▶ _Provided passage_
Abstract:
Whole genome sequencing (WGS) has become the reference standard for bacterial outbreak investigation and pathogen
typing, providing a resolution unattainable with conventional molecular methods. Data generated with Illumina sequencers can
however only be analysed after the sequencing run has finished, thereby losing valuable time during emergency situations. We
evaluated both the effect of decreasing overall run time, and also a protocol to transfer and convert intermediary files generated
by Illumina sequencers enabling real-time
data analysis for multiple samples part of the same ongoing sequencing run,
as soon as the forward reads have been sequenced. To facilitate implementation for laboratories operating under strict quality
systems, extensive validation of several bioinformatics assays (16S rRNA species confirmation, gene detection against virulence
factor and antimicrobial resistance databases, SNP-based
antimicrobial resistance detection, serotype determination,
and core genome multilocus sequence typing) for three bacterial pathogens (Mycobacterium tuberculosis, Neisseria meningitidis,
and Shiga-toxin
producing Escherichia coli) was performed by evaluating performance in function of the two most critical
sequencing parameters, i.e. read length and coverage. For the majority of evaluated bioinformatics assays, actionable results
could be obtained between 14 and 22 h of sequencing, decreasing the overall sequencing-to-
results
time by more than half.

▶ _Given information_
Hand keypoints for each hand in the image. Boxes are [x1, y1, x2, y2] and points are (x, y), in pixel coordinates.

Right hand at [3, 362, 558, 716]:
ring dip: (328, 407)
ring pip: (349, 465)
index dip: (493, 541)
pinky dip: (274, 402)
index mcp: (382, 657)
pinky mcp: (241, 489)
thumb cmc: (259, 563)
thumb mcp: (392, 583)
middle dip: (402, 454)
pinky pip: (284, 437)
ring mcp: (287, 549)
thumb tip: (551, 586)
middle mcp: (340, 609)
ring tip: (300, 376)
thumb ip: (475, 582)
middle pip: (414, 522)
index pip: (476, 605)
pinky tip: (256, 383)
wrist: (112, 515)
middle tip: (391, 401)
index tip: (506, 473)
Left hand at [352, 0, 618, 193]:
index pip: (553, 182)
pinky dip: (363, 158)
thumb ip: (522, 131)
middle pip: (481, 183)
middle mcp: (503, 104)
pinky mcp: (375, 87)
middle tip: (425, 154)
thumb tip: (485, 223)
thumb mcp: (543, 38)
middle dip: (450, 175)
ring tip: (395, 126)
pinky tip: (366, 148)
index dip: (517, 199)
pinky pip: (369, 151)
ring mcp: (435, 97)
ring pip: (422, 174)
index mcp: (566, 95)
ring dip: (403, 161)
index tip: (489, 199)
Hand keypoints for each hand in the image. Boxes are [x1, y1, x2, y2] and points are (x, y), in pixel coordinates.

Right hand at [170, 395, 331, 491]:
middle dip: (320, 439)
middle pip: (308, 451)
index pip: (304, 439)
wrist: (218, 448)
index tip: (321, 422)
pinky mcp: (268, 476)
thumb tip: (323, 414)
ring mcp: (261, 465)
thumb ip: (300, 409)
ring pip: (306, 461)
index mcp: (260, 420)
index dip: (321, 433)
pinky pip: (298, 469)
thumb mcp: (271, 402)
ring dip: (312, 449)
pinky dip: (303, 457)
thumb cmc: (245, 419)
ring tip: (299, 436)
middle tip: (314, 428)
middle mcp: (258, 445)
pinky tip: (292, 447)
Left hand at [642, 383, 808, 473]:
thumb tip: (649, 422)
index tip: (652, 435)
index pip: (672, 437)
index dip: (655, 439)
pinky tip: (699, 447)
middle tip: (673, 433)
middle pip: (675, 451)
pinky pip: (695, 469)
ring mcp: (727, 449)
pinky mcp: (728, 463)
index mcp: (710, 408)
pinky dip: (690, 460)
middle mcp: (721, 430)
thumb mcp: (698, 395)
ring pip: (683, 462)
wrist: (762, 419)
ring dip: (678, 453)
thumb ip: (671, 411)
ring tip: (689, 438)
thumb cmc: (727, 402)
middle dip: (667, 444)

▶ _Instructions_
(1) According to the abstract on real-time bacterial whole genome sequencing, why did the authors evaluate a protocol to transfer and convert intermediary files from Illumina sequencers? Answer in one to three sentences.
(2) Extend the abstract on real-time bacterial whole genome sequencing, starting after its final sentence.
The lines after the text are not needed for this work.

▶ _Outputs for the tasks_
(1) Data from Illumina sequencers can otherwise only be analysed after the sequencing run has finished, which loses valuable time during emergencies. The protocol enables real-time analysis of multiple samples in the same ongoing run as soon as the forward reads have been sequenced.

(2)
This study aids in reducing the turn-around
time of WGS analysis by facilitating a faster response in time-critical
scenarios and
provides recommendations for time-optimized
WGS with respect to required read length and coverage to achieve a minimum
level of performance for the considered bioinformatics assay(s), which can also be used to maximize the cost-effectiveness
of
routine surveillance sequencing when response time is not essential.